Elle ne les avait pas réunies juste pour le plaisir de leur compagnie. Elle ne le faisait plus et s’en voulait un peu pour cela. Mais les choses changent. Elle s’éclaircit la voix et posa la main sur celle de Poudrerousse qui faisait rouler la bague sur la table.

— Les filles, faudrait qu’on parle.

L’ambiance changea. Le printemps s’en alla un peu. Même les chandelles semblaient éclairer la salle avec moins de vigueur. Toutes savaient. On allait encore parler de Chiffon.

Floa exposa ce qu’il voulait d’elles. Tuya, tortillait ses cheveux noirs tout en mâchant une branche de racine noire. Elle semblait perplexe.

— Mais nous on est que des putes de quartier ! Qu’est-ce qu’on vient faire dans tout ça ?

— C’est vrai on sait rien faire à part…Labelle passa puis retira son doigt dans la bague tout en louchant et tirant la langue et toutes rirent, même Floa.

— Justement, on sait écouter, observer. Les hommes parlent. Surtout après.

— On joue les espionnes alors ?, s’exclama Poudrerousse en frappant des mains.

— Mais on note quoi exactement ?, demanda Tuya, toujours sceptique. Que le gros poissonnier de la Rue des Arpenteurs préfère être attaché ?

—Tout ce qui se dit. Qui arnaque qui. Qui complote. Qui fait chanter qui. Qui baise qui. Quel bateau vient d’amarrer. Qui paye, qui a des dettes. Tout.

Poudrerousse acquiesçait, pas Labelle ni Tuya. Lise leur apporta un pichet de bière fraiche. Toutes la remercièrent. Floa reprit :

— Tuya, tu connais le greffier de viguier Vielle-Brousse ? Un petit maigrichon avec les cheveux frisés ?

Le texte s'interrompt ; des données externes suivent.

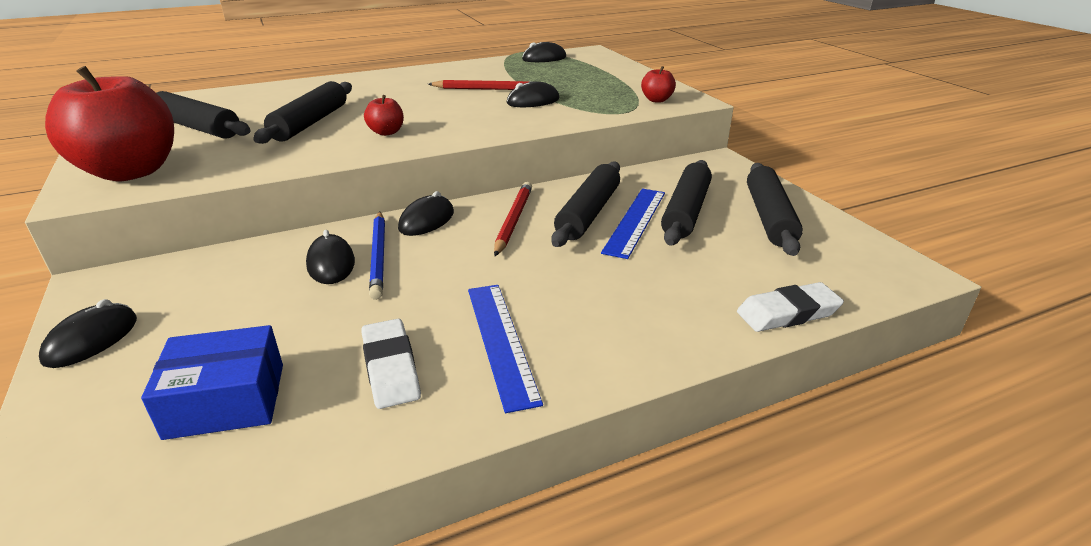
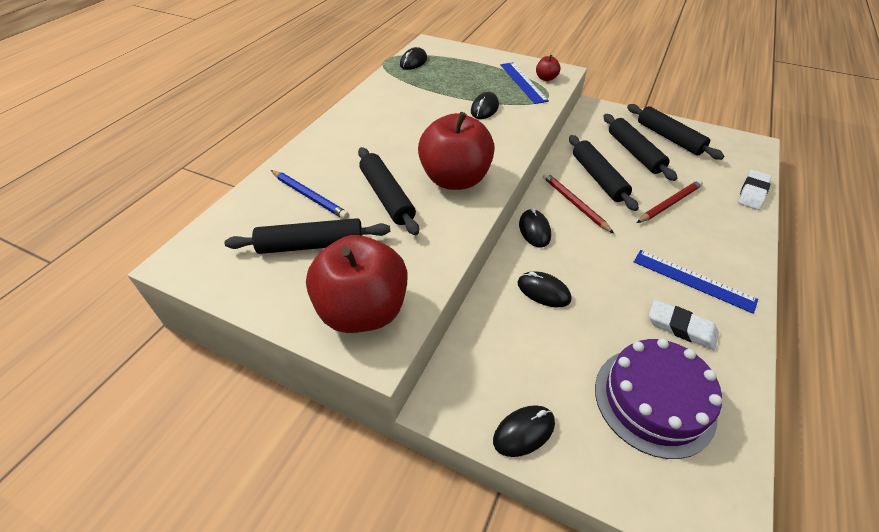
camera: 40 degrees left, 15 degrees up
(92, 340) = (524, 432): black mouse -> black mouse turned 75 degrees clockwise
(226, 400) = (654, 400): blue box -> purple cake
(379, 256) = (556, 270): blue pencil -> blue pencil (309, 196)
(386, 132) = (455, 179): red apple -> red apple, size x2.38
(487, 89) = (436, 109): red pencil -> red pencil (669, 204)
(635, 221) = (625, 171): blue ruler -> blue ruler (523, 82)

— Ah le salaud, il a dit que j’étais la seule…fit-elle semblant de s’indigner.

— Il m’a clairement fait comprendre l’autre soir, après une petite séance très…intense ; et quelques verres, que le viguier se faisait arroser par la corporation des tanneurs et par l’Entaille et Feydor.

— Tous corrompus, ponctua Labelle.

— Transmettez-moi toutes ces informations et je les donnerai à Chiffon.

Labelle s’assombrit. Elle plongea son regard intense dans celui de Floa. Celle-ci détourna les yeux.

— C’est pas un jeu dangereux que tu joues ? Tu fricotes avec du gros poisson ma cocotte. Tu sais ça ?

Floa acquiesça et elle lui rappela le moyen de pression qu’exerçait son commanditaire sur elle. Labelle se radoucit. Et Poudrerousse lui prit la main, compatissante.

Dehors la lumière changeait. La Plante Grimpante commençait à s’emplir du fumet du ragout que Gros Taquet préparait pour le souper.

Floa reprit la parole.

— J’ai pas le choix. Et c’est comme ça. Mais il m’a donné des garanties. Il réglera la question de vos « protecteurs » et on fera comme on avait dit, on pourra faire comme on avait dit. En disant ces mots, Floa dissimula le petit rouleau de bois noir qu’elle avait laissé sur la table. Il était trop tôt pour qu’elles sachent.

— « Régler » comment ?, demanda Poudrerousse, d’un air qui disait qu’elle connaissait la réponse.

— Il m’a juste dit « régler »

— Il était pas question de tuer qui que ce soit, intervint Labelle qui s’était raidie.

Tuya reprit la parole, plus posément.

— Sincèrement, Floa, tu le crois ce type ?

— Je crois juste que si on refuse, il nous réglera. Floa vit Poudrerousse déglutir avec difficulté. Qu’est-ce qu’elle est jeune, pensa-t-elle. Elle poursuivit.

— Je crois aussi que si on le suit, il nous permettra de nous mettre à notre compte, comme prévu. Voire d’arrêter tout ça.

Toutes se regardèrent dans un silence pesant, que Poudrerousse rompit :

— Je sais pas si je suis d’accord pour suivre ce Chiffon, mais je te suis, toi. Et elle prit la main de son amie.

Tuya soupira, mais finit par sourire avant de dire :

— J’en suis aussi, ma Floa.

Labelle était agitée sur son tabouret. Elle avait le visage fermé. Elle dévisageait encore Floa puis finit par grommeler :

—C’est d’accord pour moi aussi. Même si j’aime pas trop les bonhommes qui font des menaces.

— Je ne crois pas que ce soit des menaces. Ces sont des promesses, répondit Floa de sa voix basse, dans un hochement de tête.